Education Minister Jean-Michel Blanquer says the kids probably caught the virus before returning to school on 11 May and insists that the closures show that “we are strict”.

Collèges, whose pupils are aged between 11 and 15, partially reopen today in green zones of low infection rates.

Of the 25 clusters found last week, some in green zones, two large ones are in slaughterhouses, reinforcing international concern that abattoirs are particularly prone to infection.

More than 100 workers have tested positive – 63 in a slaughterhouse in Brittany, 34 in another near Orléans.

More cases may be found in the latter, since the 400 employees are to be tested today and tomorrow. Officials say that the required precautions – hand gel, temperature taken on entry – seem to have been observed.

There have been a number of cases in meat-packing plants in the US and Germany, leading to concerns that they are particularly vulnerable to the virus.

The authorities in the two French regions have launched investigations.

In general the signs a week after lockdown are relatively good.

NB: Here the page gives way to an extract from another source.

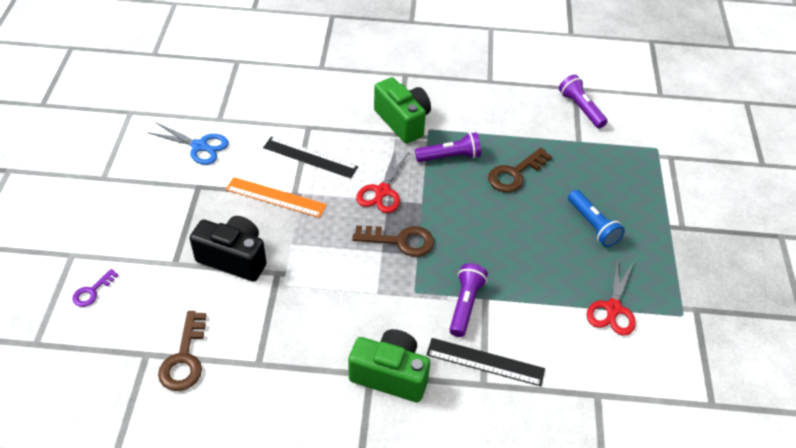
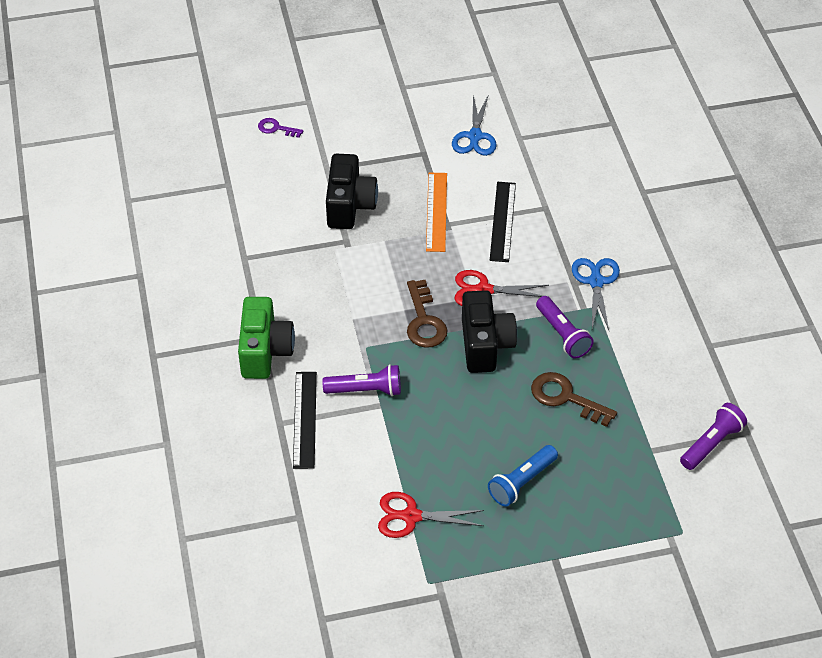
camera: 75 degrees right, 0 degrees up
(184, 358) = (232, 209): brown key -> none
(403, 121) = (596, 282): green camera -> blue scissors
(443, 207) = (485, 345): none -> black camera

Although the number of deaths went over 28,000 on Sunday, there have been no more than 700 new cases recorded on any given day, way below the 3,000 that Prime Minister Edouard Phlippe said would lead to him confining us to our homes again.

The number of people infected by a carrier is 0.6, below the one per carrier that indicates epidemic, and testing has become more widespread over the last week with only 2% proving positive.

But the virus’s incubation period is seven to 14 days, so the experts say we have to wait a week before breathing a sigh of relief (through our face-masks, of course).

Is anybody else worried about a Trump coup after the US presidential election?

Here’s the scenario: Assuming the election isn’t called off because of a second wave of Covid-19 and assuming Biden wins, despite being a terrible candidate and despite the possibility that the economy will pick up if the virus subsides, will Trump accept the result?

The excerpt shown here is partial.